Initially funded by a modest $500,000 grant from USDOE in 2012, program services are coordinated by the School of Social Work at the University of Maryland, which partnered with churches, schools, community groups, and Baltimore’s social workers to “test out ways” to help the children in neighborhoods plagued by poverty and violence (McDaniels, 2014):  The goal of the multiyear initiative is to combat the cycle of poverty by wrapping children and families in supportive services from cradle to college. Dealing with trauma is a major focus of that work” (para 13). 
         Trauma comes in the form of post-traumatic stress disorder (PTSD), which affects as many as a third of Promise Height elementary and middle school children who have been exposed to violence inside or outside the home:
Some students bit classmates, leaving teeth marks on hands and cheeks; a few threatened to hurt staff members. Other children, dubbed “runners,” darted out of the building and down barren city blocks, with frantic teachers on their heels. The encounters exhausted Johnson and other teachers, who began to see the children as troublemakers.
. . . .Studies have piled up showing that in the tangle of tough, intractable issues like poverty and drug addiction, exposure to violence is a major factor damaging children's health. The stress that fills their little bodies breeds anxiety and depression, making it hard for them to concentrate in school. In fact, research has found that such experiences hurt the development of crucial areas of their brains — those involving attention, memory and behavior control. In the worst cases, children walk around with symptoms of post-traumatic stress disorder no different from those plaguing soldiers who have fought on the front lines (para 3, 7).

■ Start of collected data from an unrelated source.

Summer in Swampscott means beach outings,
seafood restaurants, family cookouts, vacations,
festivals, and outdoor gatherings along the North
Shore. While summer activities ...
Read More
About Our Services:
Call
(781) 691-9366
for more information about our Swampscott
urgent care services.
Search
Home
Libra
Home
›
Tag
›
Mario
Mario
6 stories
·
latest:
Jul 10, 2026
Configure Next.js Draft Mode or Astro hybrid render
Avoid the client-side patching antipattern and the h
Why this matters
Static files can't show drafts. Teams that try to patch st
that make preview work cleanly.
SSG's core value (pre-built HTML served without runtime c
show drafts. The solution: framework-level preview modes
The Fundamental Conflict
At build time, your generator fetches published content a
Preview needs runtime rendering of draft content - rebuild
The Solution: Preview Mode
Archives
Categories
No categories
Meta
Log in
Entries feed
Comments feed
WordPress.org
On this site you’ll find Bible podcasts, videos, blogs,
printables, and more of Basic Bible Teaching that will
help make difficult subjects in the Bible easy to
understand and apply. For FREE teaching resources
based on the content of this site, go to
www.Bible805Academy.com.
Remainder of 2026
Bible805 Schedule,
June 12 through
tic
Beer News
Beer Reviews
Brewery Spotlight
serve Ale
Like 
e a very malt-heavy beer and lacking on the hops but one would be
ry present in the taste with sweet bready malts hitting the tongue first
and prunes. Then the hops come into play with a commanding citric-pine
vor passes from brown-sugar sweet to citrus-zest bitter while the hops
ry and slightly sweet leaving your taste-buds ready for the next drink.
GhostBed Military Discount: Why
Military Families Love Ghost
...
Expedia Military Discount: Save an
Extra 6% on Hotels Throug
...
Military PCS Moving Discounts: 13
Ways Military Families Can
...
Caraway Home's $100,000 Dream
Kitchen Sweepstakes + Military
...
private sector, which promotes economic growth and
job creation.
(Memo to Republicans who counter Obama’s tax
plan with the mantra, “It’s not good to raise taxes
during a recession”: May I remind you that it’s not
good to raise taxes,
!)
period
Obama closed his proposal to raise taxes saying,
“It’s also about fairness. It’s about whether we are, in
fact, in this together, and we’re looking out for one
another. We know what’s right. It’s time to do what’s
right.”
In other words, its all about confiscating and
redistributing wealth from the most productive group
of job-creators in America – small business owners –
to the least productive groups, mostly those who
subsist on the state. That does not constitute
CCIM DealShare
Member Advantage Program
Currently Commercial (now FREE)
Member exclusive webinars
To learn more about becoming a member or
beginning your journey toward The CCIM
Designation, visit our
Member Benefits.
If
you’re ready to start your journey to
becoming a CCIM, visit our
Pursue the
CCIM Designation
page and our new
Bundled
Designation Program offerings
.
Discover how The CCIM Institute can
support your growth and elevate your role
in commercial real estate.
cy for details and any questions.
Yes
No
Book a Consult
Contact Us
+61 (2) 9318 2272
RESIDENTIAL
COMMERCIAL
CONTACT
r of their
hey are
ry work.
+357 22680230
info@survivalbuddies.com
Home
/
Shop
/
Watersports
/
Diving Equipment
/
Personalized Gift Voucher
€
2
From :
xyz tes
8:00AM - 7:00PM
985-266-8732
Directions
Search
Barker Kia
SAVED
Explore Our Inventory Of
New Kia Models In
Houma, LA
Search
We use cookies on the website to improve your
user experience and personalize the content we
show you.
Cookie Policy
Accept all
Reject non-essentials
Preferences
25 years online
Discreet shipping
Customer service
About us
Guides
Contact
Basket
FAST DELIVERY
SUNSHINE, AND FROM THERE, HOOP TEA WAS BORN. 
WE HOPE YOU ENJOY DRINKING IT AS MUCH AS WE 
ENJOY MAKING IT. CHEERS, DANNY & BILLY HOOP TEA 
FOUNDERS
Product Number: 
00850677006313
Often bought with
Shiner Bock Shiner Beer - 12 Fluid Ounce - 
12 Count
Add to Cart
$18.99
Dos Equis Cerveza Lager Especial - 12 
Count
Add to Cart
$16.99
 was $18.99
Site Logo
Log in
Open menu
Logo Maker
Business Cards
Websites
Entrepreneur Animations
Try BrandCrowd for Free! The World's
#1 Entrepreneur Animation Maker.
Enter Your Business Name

Strategies used in the Promise Heights program, however, do not focus on behavioral lockdown or experiments to build self-control and grit among children with little capacity for either.  Instead, social workers are in the schools and in homes to work with teachers and parents to understand what is going on and to provide interventions that preserve the dignity of children, parents, and teachers, alike.  No one is asked to sacrifice her childhood:  The University of Maryland team has embedded social workers in neighborhood schools. They make home visits and coach adults on parenting. Teachers learn that instead of asking a misbehaving child, “What's wrong with you?” they need to ask, “What happened last night?”
Other services include psychological services, parenting courses, wellness programs, prenatal childcare, asthma treatment, GED classes, job counseling, and a “parent scholar program,” which puts parents in classrooms to assist teachers. In the first year of the parent scholar program that had five parent scholars embedded in one school, school suspensions fell by 43 percent.
         Results for Promise Heights are encouraging, and it provides but a single example—a beginning point to address the many inequalities that consistently produce achievement gaps, which are the obvious symptoms of the growing child poverty that paternalist reformers and supporters of the KIPP Model ignore.  There may have been at one time an excuse for such disregard, but with what we know and can no longer deny there can be no excuse for imposing tried-and-failed remedies from previous centuries that exacerbate the problems, now grown epidemic.  Surely the very notion of education reform deserves something better if it is escape the long shadow cast by patronizing and racist education policy.